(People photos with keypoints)
++++++++

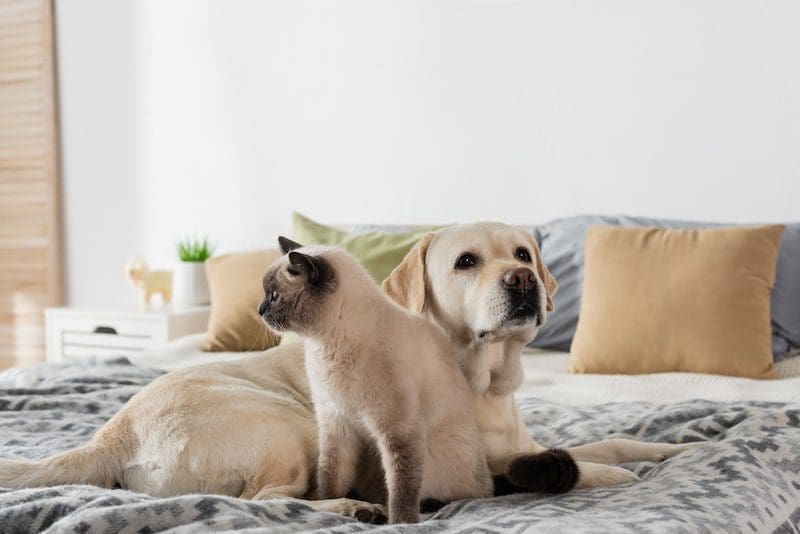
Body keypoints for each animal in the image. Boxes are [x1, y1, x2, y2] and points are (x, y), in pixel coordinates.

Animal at [0, 222, 692, 524]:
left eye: (523, 253)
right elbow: (572, 467)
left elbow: (610, 441)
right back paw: (351, 507)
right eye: (466, 262)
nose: (523, 279)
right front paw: (613, 475)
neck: (483, 381)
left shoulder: (518, 442)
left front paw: (670, 449)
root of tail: (109, 435)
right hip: (294, 429)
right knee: (267, 501)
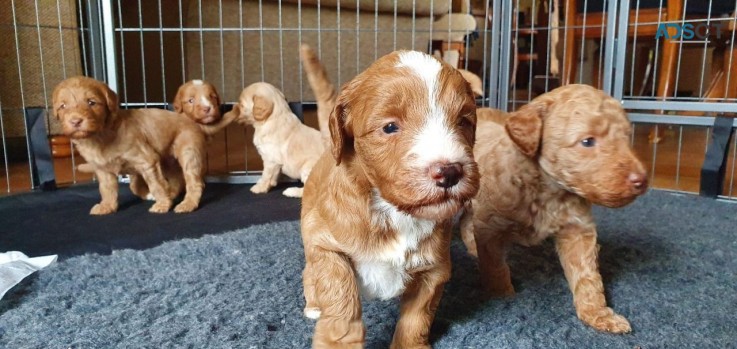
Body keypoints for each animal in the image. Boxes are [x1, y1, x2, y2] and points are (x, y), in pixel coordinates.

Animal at [53, 75, 206, 213]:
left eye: (91, 103)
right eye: (63, 106)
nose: (75, 121)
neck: (99, 136)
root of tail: (190, 119)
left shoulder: (147, 160)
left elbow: (157, 185)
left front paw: (162, 204)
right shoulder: (103, 169)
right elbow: (108, 189)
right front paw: (107, 206)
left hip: (189, 152)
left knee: (194, 182)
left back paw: (187, 204)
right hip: (168, 161)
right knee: (176, 180)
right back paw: (173, 195)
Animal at [300, 50, 480, 346]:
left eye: (463, 121)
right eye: (390, 127)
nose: (449, 172)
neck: (395, 212)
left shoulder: (435, 267)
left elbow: (417, 317)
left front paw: (409, 345)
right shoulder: (324, 243)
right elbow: (341, 302)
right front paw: (338, 342)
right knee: (309, 272)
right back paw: (313, 305)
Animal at [462, 83, 648, 332]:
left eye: (627, 137)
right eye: (587, 141)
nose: (641, 180)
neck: (548, 191)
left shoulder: (578, 229)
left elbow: (587, 274)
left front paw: (597, 313)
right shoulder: (491, 226)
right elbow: (495, 267)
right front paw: (503, 294)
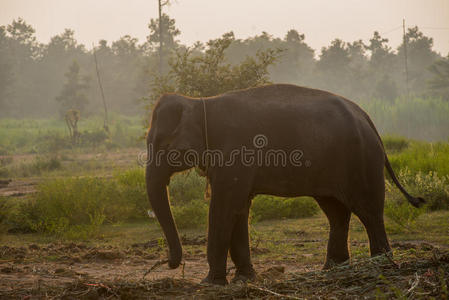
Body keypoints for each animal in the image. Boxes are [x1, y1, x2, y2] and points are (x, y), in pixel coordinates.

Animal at [144, 83, 424, 284]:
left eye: (162, 144)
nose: (170, 263)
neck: (200, 101)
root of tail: (367, 118)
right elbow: (239, 206)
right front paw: (244, 279)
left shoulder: (236, 151)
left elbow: (224, 206)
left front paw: (210, 283)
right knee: (336, 212)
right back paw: (332, 269)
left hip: (361, 160)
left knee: (369, 212)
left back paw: (380, 267)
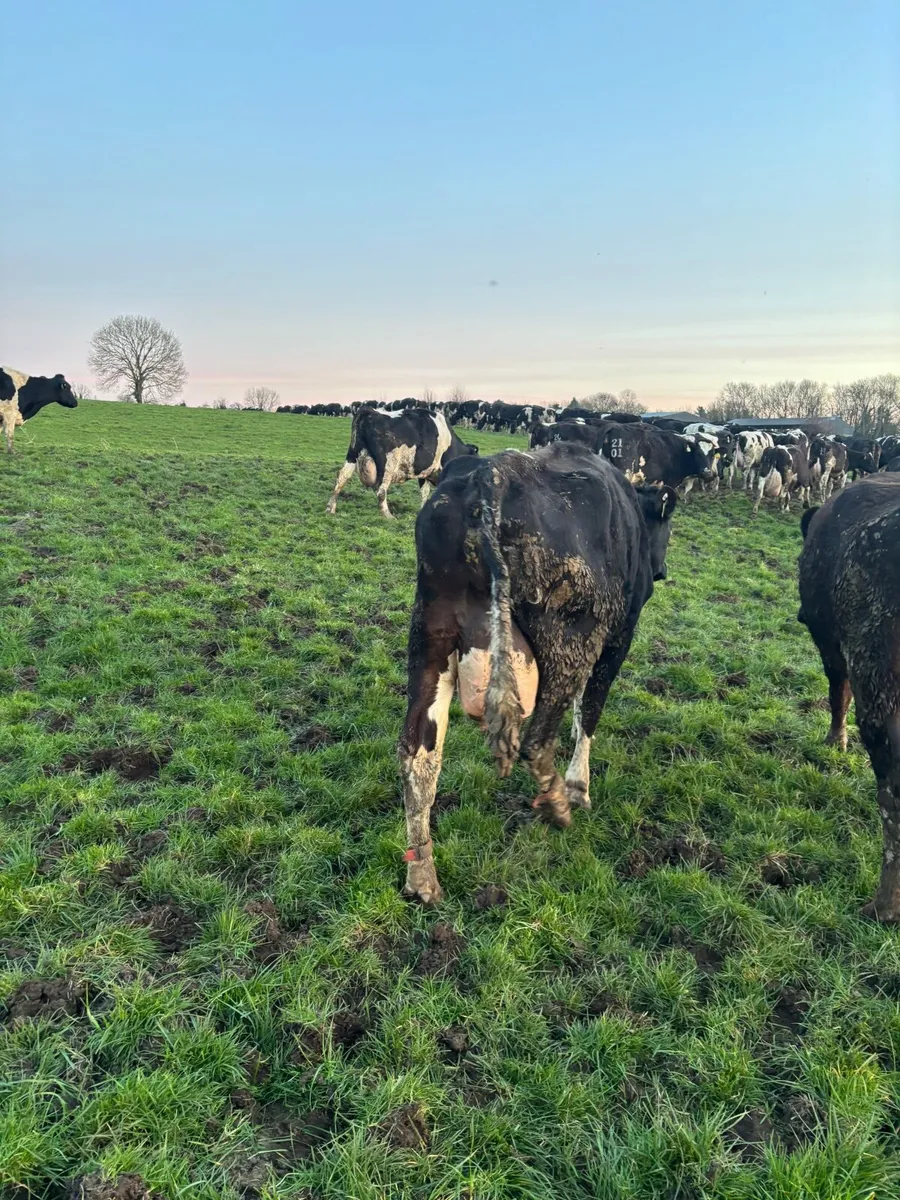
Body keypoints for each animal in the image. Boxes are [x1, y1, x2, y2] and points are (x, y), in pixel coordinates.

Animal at [326, 407, 478, 517]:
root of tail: (370, 412)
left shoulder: (425, 472)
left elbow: (424, 492)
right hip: (388, 464)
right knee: (381, 490)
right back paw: (388, 516)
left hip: (353, 454)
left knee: (341, 478)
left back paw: (330, 508)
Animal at [398, 442, 677, 904]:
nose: (662, 571)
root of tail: (491, 476)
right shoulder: (619, 636)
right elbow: (590, 708)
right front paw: (580, 787)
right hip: (566, 642)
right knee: (535, 741)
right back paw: (558, 802)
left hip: (430, 641)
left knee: (417, 756)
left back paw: (422, 876)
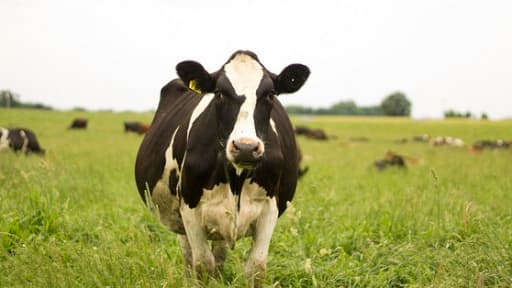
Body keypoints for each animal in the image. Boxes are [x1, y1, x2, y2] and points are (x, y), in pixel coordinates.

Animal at [136, 50, 310, 286]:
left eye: (271, 94)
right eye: (218, 93)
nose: (246, 147)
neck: (236, 177)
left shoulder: (270, 209)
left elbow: (256, 268)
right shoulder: (189, 208)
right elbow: (202, 265)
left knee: (219, 253)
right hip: (179, 218)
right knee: (189, 256)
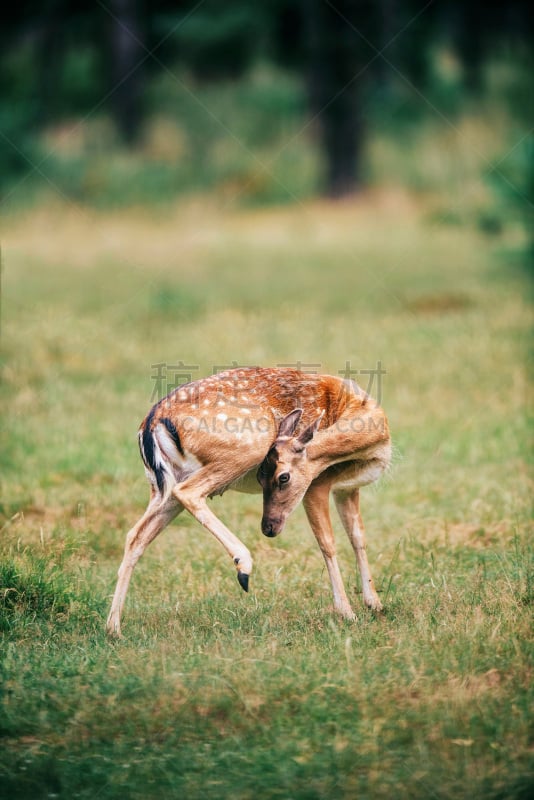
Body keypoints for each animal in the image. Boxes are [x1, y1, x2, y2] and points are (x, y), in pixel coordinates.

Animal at [107, 364, 392, 636]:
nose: (268, 528)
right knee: (188, 492)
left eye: (281, 477)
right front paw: (347, 613)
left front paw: (374, 603)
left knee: (135, 535)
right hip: (245, 449)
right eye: (269, 477)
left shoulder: (346, 489)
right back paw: (244, 567)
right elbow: (327, 543)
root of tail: (150, 424)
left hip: (161, 486)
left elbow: (358, 537)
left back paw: (114, 629)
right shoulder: (317, 484)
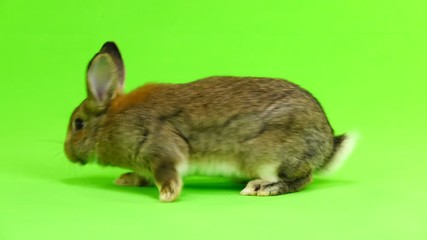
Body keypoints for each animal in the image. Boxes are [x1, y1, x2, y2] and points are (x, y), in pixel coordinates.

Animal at [63, 41, 358, 202]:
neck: (111, 121)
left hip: (272, 157)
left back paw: (262, 188)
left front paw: (167, 196)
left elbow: (167, 174)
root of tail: (327, 145)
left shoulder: (161, 151)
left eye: (78, 124)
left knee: (303, 178)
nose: (67, 153)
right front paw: (127, 179)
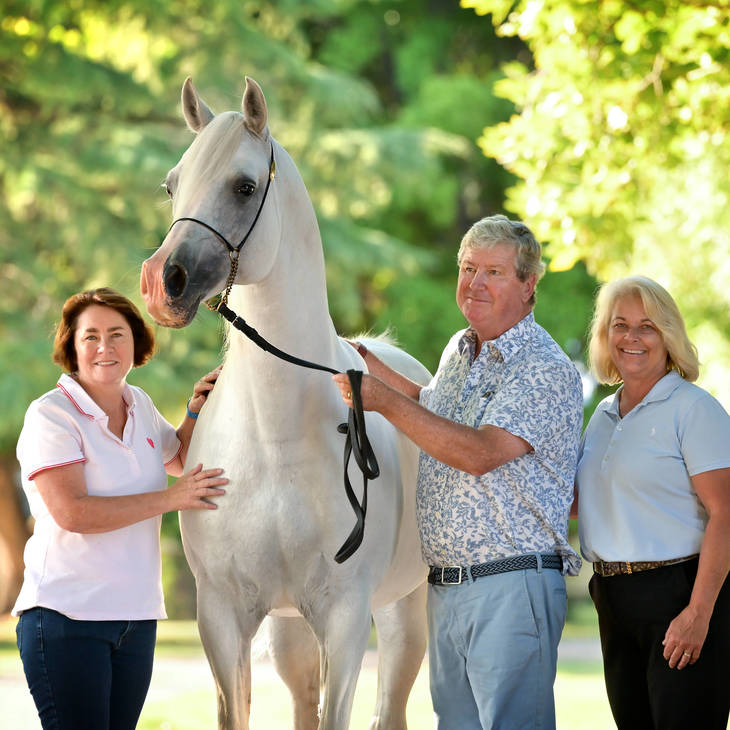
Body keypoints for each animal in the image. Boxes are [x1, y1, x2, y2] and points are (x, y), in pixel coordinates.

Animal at [140, 75, 431, 730]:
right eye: (171, 184)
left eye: (244, 186)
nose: (162, 283)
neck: (274, 439)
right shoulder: (223, 617)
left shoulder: (346, 622)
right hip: (289, 630)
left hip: (404, 612)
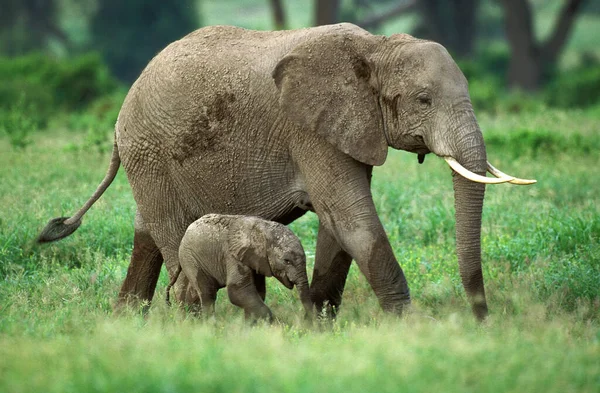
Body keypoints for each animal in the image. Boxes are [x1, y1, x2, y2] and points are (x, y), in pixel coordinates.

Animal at [166, 213, 312, 320]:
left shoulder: (256, 259)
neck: (264, 229)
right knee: (208, 293)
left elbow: (258, 292)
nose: (307, 320)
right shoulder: (233, 256)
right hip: (190, 258)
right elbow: (238, 291)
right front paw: (271, 323)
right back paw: (209, 326)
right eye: (287, 261)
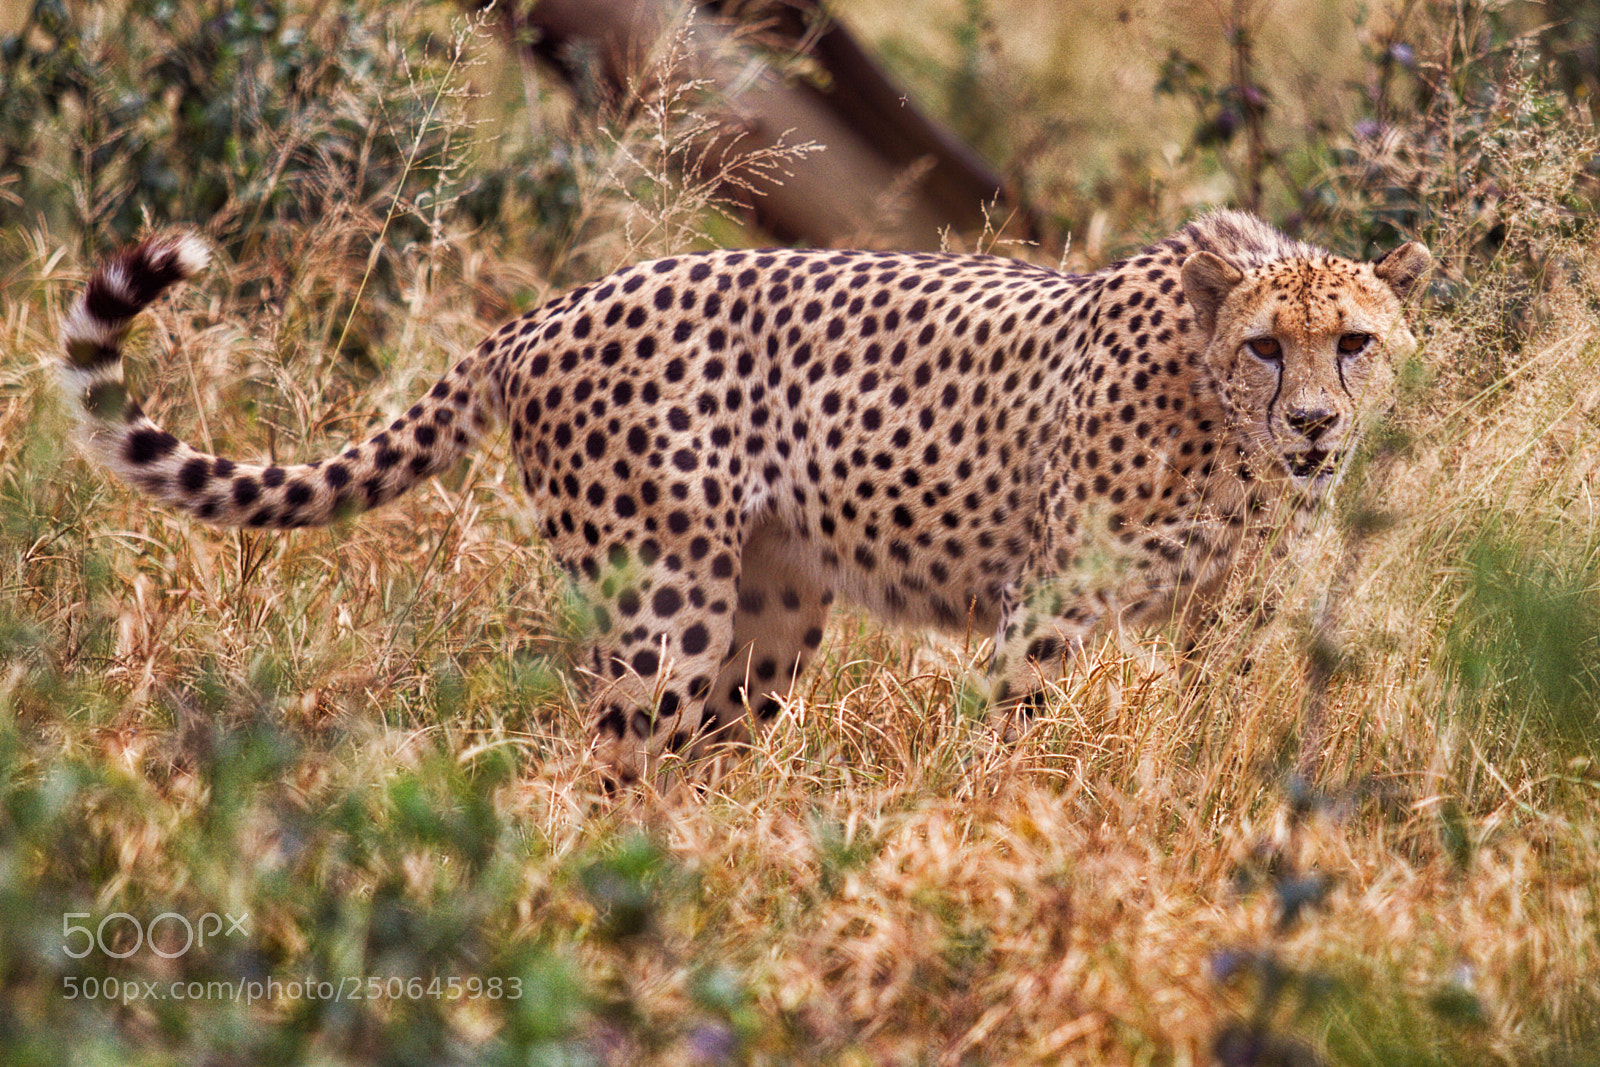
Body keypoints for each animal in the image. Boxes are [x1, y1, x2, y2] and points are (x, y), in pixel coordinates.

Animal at [59, 211, 1429, 782]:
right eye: (1268, 348)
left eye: (1354, 343)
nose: (1314, 424)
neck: (1222, 428)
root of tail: (547, 309)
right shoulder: (1046, 605)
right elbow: (1006, 739)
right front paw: (997, 832)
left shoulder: (1232, 612)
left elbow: (1221, 725)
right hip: (661, 606)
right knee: (604, 765)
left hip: (769, 612)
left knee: (693, 755)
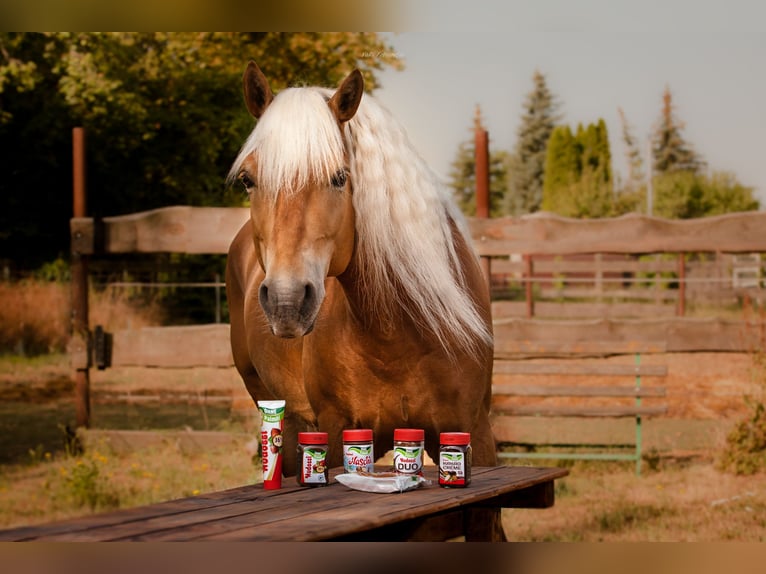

++++++++

Count up the lines above in which the word "tail" appears, and give nothing but that count.

8